* _Problem details_: Update the material that begins at the line with "Let's start simple, with booleans." and stops after the line with "More on errors later." by changing "diagram" to "chart". Give only those lines, with everything else left as it is.

* _Working data_:
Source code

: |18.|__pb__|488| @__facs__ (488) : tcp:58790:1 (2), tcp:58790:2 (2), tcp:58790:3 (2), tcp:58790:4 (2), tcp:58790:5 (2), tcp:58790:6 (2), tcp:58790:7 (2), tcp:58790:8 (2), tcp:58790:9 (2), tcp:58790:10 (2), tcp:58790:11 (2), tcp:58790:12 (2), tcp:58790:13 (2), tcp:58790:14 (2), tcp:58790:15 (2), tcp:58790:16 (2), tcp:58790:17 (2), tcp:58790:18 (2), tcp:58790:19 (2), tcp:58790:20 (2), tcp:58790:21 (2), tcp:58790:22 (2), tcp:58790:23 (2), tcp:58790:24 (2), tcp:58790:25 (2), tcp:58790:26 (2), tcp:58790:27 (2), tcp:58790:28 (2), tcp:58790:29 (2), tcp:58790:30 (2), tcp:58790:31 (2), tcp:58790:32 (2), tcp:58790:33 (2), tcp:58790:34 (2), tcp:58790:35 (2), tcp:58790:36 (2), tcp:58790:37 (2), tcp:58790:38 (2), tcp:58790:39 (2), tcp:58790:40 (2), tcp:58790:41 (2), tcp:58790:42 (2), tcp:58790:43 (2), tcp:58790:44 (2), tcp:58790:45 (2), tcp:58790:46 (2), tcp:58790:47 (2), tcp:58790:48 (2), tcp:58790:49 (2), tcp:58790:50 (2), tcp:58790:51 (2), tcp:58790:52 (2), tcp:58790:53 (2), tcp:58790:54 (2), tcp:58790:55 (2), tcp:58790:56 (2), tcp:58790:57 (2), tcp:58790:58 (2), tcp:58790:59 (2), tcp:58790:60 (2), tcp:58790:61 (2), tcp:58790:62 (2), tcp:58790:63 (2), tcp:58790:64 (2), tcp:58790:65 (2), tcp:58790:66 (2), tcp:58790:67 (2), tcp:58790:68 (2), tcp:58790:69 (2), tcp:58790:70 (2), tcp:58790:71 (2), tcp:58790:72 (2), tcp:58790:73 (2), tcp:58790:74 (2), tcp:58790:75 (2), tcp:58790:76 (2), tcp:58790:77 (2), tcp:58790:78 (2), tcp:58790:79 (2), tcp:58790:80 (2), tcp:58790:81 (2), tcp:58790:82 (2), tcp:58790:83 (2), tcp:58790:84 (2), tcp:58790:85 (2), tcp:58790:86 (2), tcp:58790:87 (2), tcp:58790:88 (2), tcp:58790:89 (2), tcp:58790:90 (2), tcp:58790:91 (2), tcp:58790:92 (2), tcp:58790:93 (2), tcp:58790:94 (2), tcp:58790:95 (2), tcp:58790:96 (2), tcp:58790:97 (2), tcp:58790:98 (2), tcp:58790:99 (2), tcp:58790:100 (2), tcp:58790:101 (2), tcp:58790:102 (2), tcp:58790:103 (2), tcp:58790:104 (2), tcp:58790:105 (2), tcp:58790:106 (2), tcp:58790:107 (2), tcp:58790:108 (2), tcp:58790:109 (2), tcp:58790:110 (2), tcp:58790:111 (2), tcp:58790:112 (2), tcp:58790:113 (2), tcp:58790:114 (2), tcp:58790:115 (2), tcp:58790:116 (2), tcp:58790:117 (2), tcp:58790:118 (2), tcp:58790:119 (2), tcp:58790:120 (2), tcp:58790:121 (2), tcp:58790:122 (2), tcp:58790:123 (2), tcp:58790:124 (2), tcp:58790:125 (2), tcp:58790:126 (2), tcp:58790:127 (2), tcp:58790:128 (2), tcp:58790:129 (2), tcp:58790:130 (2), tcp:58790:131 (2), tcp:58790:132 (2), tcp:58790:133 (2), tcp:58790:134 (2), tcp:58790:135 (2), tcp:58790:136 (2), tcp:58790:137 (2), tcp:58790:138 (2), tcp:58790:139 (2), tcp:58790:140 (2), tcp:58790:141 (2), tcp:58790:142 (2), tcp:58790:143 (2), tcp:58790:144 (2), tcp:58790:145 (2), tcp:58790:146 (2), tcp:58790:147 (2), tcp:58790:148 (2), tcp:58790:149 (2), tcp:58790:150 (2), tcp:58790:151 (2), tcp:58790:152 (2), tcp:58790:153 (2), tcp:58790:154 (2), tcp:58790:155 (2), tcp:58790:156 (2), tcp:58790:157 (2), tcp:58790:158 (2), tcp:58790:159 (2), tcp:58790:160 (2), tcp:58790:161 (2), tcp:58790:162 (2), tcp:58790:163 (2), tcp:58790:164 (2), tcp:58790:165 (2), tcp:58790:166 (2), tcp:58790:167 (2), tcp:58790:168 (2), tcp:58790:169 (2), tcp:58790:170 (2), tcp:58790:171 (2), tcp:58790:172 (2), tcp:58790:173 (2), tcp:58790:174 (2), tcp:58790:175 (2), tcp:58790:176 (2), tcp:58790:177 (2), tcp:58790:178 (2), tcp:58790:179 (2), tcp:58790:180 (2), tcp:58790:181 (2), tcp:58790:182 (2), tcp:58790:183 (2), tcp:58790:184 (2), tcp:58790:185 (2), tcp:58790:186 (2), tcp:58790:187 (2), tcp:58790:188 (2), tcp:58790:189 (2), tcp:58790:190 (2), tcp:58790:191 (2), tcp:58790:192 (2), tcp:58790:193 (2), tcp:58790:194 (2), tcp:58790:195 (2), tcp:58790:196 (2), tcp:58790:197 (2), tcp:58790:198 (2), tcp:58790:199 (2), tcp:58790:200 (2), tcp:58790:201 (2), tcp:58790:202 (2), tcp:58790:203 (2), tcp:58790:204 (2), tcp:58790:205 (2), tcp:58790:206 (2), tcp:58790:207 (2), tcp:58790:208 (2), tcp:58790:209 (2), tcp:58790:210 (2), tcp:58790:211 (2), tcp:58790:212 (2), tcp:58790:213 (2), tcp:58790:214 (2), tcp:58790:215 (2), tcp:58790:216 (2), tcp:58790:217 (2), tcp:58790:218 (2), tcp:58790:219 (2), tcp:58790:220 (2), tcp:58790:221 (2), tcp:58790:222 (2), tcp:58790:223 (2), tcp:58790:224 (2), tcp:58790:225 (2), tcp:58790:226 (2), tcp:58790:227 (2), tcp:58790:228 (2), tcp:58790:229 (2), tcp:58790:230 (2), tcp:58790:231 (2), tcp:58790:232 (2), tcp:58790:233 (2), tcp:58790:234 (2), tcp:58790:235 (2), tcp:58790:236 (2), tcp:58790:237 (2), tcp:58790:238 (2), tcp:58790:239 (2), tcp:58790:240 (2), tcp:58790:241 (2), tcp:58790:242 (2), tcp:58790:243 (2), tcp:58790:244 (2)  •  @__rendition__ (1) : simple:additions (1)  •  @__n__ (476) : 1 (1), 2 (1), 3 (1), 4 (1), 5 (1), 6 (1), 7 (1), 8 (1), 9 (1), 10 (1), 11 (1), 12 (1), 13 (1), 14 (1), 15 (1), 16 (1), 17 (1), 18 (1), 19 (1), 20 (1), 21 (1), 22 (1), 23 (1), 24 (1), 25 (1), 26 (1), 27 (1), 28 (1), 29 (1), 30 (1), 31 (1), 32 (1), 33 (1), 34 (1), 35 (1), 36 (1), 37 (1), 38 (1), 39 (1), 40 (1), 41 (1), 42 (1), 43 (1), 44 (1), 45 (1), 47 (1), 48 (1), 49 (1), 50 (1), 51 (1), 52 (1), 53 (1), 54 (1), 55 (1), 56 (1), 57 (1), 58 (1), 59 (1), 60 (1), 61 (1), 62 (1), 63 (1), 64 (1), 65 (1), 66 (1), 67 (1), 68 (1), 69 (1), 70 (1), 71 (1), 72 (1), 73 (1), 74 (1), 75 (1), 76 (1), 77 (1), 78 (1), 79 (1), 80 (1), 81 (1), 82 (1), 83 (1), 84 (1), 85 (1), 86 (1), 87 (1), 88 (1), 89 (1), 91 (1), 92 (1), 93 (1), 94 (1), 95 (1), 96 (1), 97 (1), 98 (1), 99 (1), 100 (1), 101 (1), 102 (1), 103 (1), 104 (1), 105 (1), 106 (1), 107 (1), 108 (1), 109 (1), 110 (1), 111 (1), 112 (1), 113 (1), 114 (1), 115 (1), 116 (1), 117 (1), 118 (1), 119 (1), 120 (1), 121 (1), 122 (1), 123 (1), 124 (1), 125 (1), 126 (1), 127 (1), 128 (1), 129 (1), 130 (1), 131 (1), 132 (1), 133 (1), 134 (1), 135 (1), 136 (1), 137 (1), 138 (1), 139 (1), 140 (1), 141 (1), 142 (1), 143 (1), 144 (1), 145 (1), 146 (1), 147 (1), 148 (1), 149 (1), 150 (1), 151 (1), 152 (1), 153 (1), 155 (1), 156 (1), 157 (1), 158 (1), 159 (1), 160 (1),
--
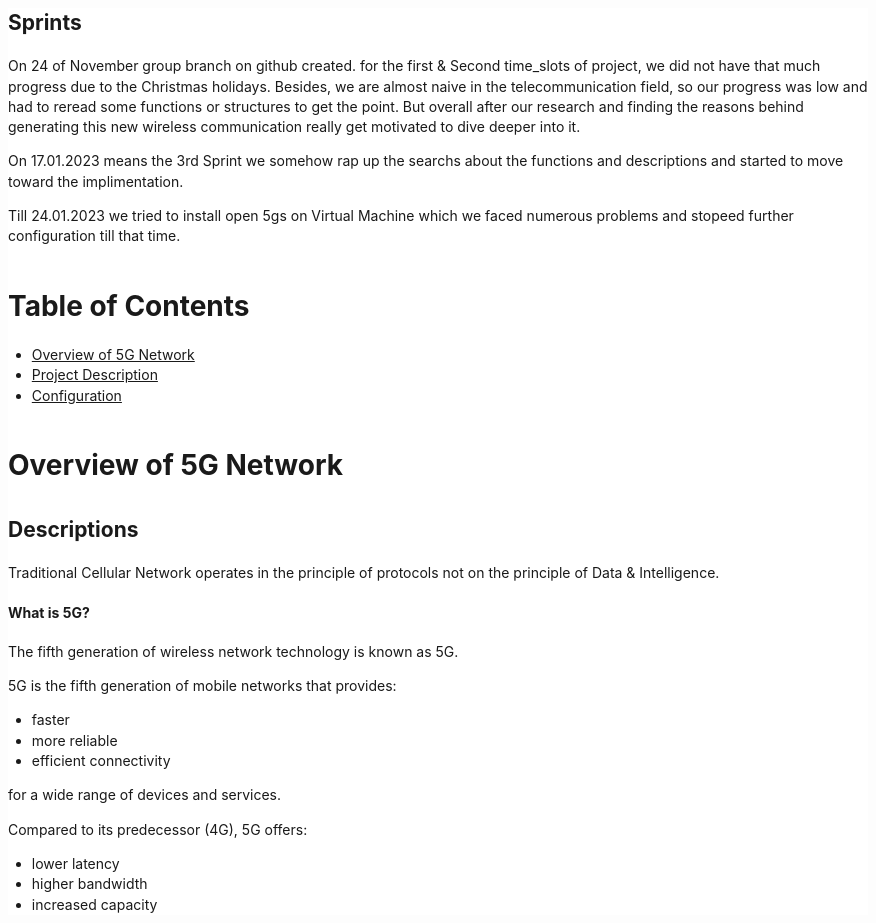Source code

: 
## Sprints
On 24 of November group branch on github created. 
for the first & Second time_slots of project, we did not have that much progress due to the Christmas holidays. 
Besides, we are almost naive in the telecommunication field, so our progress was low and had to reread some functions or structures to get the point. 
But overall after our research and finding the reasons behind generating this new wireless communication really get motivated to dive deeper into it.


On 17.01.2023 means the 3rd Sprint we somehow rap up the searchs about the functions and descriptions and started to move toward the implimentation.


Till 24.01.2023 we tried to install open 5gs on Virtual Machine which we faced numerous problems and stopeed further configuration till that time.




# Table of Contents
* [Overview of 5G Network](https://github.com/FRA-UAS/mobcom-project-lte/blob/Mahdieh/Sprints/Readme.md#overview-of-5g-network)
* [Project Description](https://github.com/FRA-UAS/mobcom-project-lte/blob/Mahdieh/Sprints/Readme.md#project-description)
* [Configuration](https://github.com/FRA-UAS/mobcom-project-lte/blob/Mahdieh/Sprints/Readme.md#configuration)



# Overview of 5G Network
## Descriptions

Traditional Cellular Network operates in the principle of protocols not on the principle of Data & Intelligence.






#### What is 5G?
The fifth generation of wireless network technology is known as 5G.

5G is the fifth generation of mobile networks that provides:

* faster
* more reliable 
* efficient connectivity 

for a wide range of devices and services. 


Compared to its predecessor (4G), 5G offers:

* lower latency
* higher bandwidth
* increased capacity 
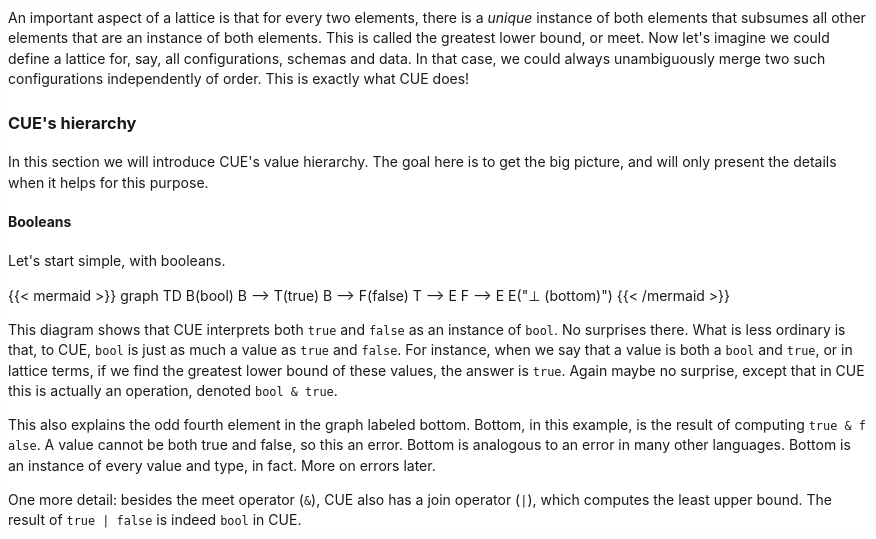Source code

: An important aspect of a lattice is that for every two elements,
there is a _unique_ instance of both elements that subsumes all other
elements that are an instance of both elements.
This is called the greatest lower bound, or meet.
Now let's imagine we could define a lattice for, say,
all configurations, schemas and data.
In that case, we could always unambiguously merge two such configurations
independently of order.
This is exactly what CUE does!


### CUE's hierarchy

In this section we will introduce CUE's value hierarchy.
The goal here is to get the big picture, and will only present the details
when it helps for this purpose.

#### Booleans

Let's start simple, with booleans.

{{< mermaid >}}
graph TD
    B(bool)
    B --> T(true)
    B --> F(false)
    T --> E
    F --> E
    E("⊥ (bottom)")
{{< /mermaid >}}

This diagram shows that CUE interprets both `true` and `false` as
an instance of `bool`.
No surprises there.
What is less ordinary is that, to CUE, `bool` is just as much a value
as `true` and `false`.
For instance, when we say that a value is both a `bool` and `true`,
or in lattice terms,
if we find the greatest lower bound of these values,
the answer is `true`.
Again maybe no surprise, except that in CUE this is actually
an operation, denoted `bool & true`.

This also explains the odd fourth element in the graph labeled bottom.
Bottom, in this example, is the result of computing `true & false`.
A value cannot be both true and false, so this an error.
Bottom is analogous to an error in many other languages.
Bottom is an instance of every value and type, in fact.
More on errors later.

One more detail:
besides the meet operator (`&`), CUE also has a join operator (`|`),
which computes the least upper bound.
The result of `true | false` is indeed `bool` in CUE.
...
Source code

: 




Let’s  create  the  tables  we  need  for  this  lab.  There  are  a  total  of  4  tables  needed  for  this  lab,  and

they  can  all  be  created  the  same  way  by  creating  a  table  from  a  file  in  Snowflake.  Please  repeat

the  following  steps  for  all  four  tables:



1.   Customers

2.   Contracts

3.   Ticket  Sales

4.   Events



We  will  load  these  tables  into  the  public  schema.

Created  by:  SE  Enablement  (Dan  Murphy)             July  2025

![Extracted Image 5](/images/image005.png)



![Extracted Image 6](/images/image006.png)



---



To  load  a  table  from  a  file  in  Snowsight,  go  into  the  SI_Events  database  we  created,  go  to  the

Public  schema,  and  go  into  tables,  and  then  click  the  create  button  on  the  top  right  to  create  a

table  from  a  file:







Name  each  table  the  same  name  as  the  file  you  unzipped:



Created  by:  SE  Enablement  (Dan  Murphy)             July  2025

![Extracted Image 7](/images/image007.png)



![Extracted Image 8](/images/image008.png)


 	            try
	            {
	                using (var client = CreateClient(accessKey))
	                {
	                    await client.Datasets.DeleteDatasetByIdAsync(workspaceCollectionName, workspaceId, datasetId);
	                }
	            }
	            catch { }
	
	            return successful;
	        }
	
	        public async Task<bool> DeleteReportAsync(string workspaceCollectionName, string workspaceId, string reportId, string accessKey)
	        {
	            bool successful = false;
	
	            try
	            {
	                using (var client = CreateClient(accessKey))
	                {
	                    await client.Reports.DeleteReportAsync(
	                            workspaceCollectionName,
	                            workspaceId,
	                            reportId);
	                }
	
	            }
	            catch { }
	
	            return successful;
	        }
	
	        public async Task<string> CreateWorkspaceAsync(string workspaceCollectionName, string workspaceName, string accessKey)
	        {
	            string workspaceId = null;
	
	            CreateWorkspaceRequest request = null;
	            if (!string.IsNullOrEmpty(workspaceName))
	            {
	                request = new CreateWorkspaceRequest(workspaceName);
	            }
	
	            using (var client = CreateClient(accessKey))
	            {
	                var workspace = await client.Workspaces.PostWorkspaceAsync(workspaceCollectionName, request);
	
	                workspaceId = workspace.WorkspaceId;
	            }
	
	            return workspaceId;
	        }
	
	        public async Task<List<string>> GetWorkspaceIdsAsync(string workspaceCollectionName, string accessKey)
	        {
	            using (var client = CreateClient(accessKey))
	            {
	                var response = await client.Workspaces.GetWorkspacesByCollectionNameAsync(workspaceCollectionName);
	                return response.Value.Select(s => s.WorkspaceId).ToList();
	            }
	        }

* _Solution_:
Let's start simple, with booleans.

{{< mermaid >}}
graph TD
    B(bool)
    B --> T(true)
    B --> F(false)
    T --> E
    F --> E
    E("⊥ (bottom)")
{{< /mermaid >}}

This chart shows that CUE interprets both `true` and `false` as
an instance of `bool`.
No surprises there.
What is less ordinary is that, to CUE, `bool` is just as much a value
as `true` and `false`.
For instance, when we say that a value is both a `bool` and `true`,
or in lattice terms,
if we find the greatest lower bound of these values,
the answer is `true`.
Again maybe no surprise, except that in CUE this is actually
an operation, denoted `bool & true`.

This also explains the odd fourth element in the graph labeled bottom.
Bottom, in this example, is the result of computing `true & false`.
A value cannot be both true and false, so this an error.
Bottom is analogous to an error in many other languages.
Bottom is an instance of every value and type, in fact.
More on errors later.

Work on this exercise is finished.